I had just pulled my shirt on and was checking my hair in the tiny mirror inside my locker when the locker door slammed shut, nearly catching my fingers in the process. “Hey!” I yelped, turning to face whoever had interrupted my styling regime. “I was using that!”

Kitty looked at me coolly, one eyebrow arched in an almost perfect impression of my younger sister (who always said she was impersonating Mr. Spock, so that’s probably what my boss was actually trying to do). She was still wearing her ringmaster’s gear, which didn’t look quite as spectacular in the empty dressing room as it did on the carefully-lit stage. People with a naturally gray skin tone shouldn’t wear black leather unless they want to look like they’ve been standing in a smokestack for an hour or so. I’m just saying.

“Your Covenant boy is here again,” she informed me.

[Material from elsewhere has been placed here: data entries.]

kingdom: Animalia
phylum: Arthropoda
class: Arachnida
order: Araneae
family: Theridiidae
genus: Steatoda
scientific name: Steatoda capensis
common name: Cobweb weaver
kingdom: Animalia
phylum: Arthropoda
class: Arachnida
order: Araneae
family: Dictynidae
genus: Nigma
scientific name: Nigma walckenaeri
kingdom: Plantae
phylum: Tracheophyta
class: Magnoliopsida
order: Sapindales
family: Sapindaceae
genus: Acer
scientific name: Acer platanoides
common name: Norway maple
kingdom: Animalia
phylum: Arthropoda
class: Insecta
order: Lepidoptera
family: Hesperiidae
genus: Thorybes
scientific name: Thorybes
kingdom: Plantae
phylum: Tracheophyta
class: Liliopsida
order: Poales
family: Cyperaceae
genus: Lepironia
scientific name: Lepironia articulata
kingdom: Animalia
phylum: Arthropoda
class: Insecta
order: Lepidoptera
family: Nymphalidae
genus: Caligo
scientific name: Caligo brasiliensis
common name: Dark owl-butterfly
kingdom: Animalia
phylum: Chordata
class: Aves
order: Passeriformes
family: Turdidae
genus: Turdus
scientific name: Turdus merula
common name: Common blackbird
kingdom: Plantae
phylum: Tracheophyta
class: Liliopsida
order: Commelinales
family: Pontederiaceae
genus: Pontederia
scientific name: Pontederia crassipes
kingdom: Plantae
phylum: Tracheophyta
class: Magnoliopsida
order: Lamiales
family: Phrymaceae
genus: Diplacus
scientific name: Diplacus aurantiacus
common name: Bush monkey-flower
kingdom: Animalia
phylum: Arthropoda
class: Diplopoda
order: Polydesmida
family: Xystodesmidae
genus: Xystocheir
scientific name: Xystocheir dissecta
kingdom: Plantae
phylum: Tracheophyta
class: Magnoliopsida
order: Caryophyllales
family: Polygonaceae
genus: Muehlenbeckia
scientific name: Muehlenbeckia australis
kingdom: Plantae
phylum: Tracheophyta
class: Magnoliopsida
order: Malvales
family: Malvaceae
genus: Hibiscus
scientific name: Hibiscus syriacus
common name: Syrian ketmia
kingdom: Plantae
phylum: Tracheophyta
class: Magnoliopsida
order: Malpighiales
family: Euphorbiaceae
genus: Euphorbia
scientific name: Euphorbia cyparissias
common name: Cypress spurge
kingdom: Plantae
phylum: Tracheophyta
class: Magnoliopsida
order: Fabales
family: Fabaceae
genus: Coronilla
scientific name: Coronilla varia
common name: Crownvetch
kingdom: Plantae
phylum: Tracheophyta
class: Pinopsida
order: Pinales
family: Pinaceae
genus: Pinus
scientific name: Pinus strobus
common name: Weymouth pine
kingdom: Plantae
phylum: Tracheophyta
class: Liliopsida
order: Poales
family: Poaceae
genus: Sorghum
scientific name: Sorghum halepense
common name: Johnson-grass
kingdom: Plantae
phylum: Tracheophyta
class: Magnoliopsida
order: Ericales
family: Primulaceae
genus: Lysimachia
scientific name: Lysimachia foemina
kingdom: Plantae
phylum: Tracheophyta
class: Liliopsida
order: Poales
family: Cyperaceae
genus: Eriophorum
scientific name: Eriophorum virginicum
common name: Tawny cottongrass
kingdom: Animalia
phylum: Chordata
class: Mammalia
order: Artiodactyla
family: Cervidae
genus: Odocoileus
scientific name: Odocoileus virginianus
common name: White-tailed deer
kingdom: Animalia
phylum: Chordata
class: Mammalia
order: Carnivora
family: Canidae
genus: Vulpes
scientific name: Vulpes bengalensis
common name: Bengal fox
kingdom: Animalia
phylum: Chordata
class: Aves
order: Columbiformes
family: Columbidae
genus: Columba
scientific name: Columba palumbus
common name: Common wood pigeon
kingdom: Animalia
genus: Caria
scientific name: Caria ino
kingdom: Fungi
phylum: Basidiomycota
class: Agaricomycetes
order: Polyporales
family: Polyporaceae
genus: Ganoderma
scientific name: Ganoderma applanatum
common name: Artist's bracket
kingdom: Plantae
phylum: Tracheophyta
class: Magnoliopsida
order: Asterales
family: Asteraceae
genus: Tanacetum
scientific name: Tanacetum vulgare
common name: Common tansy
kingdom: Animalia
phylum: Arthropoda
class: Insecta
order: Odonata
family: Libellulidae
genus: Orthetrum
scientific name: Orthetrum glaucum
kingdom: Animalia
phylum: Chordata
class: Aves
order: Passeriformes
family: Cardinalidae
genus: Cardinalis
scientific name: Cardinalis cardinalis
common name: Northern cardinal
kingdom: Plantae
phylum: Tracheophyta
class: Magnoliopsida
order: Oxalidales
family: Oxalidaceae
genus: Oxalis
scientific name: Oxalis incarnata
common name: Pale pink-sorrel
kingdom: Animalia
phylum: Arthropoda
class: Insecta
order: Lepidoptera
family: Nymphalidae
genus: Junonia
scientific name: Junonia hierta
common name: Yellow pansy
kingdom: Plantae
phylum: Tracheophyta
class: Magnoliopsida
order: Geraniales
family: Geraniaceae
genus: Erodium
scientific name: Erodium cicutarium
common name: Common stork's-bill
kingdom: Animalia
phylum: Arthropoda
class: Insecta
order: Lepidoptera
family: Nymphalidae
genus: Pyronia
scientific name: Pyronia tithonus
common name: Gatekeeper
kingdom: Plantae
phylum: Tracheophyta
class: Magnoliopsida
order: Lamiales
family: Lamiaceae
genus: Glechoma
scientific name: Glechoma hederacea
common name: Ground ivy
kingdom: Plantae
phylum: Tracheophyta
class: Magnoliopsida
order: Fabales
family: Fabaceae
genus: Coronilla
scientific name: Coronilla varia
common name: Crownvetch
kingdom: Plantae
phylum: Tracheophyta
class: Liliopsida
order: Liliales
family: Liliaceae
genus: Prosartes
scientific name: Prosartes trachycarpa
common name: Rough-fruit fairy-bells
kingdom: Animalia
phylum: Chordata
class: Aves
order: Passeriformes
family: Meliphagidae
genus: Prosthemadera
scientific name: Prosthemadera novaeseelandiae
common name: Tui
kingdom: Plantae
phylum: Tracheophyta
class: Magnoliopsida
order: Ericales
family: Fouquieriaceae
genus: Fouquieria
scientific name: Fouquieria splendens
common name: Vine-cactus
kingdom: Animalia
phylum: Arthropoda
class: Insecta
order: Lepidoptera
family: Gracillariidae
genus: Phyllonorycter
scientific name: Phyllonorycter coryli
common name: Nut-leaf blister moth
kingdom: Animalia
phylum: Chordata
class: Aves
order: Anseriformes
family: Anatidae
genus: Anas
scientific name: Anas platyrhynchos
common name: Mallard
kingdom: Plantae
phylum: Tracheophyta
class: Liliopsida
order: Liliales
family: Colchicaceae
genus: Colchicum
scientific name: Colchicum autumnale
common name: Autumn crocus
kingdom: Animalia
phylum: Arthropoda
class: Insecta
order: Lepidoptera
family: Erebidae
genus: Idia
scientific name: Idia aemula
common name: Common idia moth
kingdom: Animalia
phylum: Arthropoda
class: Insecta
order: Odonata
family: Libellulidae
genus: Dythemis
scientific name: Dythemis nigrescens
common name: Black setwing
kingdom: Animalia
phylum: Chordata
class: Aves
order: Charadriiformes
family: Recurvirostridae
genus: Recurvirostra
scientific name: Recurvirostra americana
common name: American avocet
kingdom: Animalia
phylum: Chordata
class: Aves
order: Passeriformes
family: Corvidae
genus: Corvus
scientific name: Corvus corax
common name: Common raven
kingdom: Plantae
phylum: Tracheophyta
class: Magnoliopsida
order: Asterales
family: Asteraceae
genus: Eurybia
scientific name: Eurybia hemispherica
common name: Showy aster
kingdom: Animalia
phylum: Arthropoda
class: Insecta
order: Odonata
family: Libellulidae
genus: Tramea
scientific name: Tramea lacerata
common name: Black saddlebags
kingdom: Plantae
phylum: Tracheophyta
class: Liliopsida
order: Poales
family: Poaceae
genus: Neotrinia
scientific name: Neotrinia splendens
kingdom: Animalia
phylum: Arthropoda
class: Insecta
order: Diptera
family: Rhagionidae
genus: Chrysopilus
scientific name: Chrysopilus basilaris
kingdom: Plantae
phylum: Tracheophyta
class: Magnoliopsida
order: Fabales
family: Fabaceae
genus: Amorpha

“I know. That’s why I’m leaving.” I reopened my locker, grabbing a brush from the top shelf and starting to rake it through my hairspray-stiffened hair. “What’s up, Kitty?”

“I thought I told you that I didn’t want him here.”

“You did. And I told him. Unfortunately, because I am not actually the boss of the Covenant of St. George, he chose to ignore me. I don’t know why he decided to ignore me this time, hence the putting on pants and going to talk with him.” I squinted at my reflection. I either looked pleasantly punky, if you were willing to squint and be generous with your definition of “pleasantly,” or like a bleached hedgehog. Given that I was about to go have a clandestine chat with my not-a-boyfriend no-really-honest, I decided to vote for “pleasantly punky.”

“You need to tell him again. He upsets the dancers.”